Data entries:
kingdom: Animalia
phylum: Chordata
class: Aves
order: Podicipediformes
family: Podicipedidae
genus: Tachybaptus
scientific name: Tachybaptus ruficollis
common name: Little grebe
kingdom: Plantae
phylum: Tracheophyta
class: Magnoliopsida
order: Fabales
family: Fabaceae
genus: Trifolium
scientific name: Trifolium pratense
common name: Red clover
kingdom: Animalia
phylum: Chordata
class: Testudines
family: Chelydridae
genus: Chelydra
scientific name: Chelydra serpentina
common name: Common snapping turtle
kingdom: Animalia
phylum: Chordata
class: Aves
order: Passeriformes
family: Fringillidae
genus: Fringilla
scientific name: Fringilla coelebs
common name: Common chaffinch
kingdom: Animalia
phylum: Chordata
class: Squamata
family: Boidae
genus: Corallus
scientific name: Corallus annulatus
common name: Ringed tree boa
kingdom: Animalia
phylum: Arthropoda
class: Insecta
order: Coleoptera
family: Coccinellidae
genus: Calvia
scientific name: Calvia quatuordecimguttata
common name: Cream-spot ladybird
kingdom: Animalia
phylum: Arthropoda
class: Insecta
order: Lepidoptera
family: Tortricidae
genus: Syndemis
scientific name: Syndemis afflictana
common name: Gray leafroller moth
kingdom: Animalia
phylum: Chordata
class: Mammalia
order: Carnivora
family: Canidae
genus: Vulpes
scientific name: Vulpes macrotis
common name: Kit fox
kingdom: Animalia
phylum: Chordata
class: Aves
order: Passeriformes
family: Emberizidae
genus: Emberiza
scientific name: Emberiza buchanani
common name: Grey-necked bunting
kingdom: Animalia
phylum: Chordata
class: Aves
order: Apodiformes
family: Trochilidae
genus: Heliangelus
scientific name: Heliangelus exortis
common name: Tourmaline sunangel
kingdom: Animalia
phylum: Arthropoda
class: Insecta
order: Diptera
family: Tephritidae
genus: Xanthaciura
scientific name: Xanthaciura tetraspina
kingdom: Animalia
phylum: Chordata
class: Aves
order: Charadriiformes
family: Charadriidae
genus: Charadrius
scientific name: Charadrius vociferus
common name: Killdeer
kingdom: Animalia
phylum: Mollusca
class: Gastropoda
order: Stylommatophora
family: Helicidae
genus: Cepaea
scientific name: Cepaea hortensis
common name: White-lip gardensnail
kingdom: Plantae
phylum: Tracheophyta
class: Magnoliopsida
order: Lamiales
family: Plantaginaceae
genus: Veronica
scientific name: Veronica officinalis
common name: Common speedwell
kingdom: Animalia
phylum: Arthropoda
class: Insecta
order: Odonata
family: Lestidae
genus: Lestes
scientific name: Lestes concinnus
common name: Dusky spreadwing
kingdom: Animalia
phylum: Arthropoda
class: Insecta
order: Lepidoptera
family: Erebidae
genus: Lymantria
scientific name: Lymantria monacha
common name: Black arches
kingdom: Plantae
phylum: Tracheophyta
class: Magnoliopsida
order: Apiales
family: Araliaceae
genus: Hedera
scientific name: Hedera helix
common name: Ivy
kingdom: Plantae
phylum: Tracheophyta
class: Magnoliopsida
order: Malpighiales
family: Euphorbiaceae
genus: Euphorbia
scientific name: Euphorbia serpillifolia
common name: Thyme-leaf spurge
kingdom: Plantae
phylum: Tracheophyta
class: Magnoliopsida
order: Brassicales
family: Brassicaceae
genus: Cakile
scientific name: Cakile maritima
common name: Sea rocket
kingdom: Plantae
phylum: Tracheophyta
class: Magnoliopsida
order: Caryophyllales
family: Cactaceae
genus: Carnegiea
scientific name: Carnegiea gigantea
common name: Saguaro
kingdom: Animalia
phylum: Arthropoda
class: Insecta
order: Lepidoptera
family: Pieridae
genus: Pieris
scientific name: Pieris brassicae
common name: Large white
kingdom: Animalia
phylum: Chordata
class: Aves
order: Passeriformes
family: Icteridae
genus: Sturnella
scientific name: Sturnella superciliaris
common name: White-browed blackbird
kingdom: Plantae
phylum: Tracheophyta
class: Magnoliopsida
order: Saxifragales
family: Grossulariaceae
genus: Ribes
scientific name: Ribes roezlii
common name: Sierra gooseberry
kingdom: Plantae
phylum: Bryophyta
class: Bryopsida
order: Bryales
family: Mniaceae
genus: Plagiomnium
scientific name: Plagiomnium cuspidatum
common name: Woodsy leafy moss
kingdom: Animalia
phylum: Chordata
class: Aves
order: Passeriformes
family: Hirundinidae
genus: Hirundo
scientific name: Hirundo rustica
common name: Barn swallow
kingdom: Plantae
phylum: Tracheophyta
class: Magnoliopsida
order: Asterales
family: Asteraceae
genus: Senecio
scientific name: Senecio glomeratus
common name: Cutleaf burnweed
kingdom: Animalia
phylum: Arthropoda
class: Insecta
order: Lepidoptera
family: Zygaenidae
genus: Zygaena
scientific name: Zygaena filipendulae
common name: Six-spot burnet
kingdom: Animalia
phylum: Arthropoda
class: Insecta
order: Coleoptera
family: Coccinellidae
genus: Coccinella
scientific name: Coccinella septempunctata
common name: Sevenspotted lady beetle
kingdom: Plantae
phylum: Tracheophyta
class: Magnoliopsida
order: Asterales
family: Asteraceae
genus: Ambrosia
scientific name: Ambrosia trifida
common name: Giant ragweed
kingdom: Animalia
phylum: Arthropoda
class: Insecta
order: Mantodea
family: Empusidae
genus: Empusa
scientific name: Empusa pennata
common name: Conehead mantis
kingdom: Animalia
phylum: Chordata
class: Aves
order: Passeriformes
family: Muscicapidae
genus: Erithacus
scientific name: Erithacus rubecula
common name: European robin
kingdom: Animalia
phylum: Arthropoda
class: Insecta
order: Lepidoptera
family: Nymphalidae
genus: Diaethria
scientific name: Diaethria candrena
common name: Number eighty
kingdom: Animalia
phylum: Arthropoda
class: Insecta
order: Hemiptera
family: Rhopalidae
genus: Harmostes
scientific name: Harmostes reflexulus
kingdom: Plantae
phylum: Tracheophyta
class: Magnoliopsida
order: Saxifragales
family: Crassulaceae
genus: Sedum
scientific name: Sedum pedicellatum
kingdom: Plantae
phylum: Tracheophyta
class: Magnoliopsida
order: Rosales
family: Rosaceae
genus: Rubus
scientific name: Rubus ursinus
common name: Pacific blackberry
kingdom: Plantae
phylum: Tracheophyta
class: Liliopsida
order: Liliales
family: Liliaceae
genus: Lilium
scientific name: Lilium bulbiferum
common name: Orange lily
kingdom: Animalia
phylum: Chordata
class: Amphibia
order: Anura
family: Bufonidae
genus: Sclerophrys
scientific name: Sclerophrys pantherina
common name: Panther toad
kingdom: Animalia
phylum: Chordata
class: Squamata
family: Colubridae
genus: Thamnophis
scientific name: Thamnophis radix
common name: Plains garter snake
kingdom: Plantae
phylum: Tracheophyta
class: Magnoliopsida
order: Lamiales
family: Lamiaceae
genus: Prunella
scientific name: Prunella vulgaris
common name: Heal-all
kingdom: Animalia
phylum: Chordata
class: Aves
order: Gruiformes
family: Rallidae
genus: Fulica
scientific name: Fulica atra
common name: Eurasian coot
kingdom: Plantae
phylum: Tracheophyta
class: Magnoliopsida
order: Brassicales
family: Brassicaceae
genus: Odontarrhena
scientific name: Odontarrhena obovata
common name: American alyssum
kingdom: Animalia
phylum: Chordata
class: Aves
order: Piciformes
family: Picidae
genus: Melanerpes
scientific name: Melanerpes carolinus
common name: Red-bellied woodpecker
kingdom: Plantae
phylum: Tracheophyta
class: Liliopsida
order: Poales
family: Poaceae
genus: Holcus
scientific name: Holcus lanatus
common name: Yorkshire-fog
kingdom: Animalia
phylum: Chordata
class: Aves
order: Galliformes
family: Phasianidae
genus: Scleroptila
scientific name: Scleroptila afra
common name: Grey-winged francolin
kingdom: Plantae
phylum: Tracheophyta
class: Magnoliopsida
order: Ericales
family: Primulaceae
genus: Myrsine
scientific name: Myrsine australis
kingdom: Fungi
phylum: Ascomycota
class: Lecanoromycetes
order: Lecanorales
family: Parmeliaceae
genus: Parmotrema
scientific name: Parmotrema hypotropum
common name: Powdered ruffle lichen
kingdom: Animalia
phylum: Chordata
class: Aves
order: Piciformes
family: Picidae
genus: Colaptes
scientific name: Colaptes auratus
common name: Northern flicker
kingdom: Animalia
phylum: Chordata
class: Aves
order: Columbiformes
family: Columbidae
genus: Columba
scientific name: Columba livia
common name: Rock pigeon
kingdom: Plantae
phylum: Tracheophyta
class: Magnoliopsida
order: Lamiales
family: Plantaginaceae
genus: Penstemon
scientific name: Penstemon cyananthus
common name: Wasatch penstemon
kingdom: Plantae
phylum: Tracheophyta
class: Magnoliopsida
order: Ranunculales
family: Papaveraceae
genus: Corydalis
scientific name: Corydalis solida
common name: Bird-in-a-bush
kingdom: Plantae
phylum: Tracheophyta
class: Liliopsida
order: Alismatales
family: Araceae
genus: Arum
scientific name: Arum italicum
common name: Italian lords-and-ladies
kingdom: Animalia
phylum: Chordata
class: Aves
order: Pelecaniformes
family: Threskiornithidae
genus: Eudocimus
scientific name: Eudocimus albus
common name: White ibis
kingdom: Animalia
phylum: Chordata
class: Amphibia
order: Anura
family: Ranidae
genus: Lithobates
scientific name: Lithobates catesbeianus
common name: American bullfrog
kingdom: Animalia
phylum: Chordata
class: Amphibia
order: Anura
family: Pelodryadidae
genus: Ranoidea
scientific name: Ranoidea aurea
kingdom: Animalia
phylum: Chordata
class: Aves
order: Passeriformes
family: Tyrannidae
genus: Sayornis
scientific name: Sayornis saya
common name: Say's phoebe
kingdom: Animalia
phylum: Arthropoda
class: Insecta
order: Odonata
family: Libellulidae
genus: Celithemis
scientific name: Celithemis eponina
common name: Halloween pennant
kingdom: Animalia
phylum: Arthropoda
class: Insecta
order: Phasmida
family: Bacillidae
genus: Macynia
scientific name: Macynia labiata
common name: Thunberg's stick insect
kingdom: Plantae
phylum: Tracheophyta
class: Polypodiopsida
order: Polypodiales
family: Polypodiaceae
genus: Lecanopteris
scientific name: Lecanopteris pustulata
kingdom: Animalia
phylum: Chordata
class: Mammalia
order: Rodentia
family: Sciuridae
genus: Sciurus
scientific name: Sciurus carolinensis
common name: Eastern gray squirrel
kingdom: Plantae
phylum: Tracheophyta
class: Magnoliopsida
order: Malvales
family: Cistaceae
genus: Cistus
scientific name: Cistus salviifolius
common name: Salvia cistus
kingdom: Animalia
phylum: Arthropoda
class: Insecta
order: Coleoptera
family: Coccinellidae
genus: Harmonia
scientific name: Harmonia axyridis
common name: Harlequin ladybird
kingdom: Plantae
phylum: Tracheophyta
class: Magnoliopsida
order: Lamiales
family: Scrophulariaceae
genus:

What the task requires: Transcribe the lines of the records above exactly, starting at the line containing "common name: Gray leafroller moth" and ending at the line containing "family: Emberizidae", with both of those lines included.

Output of the task:
common name: Gray leafroller moth
kingdom: Animalia
phylum: Chordata
class: Mammalia
order: Carnivora
family: Canidae
genus: Vulpes
scientific name: Vulpes macrotis
common name: Kit fox
kingdom: Animalia
phylum: Chordata
class: Aves
order: Passeriformes
family: Emberizidae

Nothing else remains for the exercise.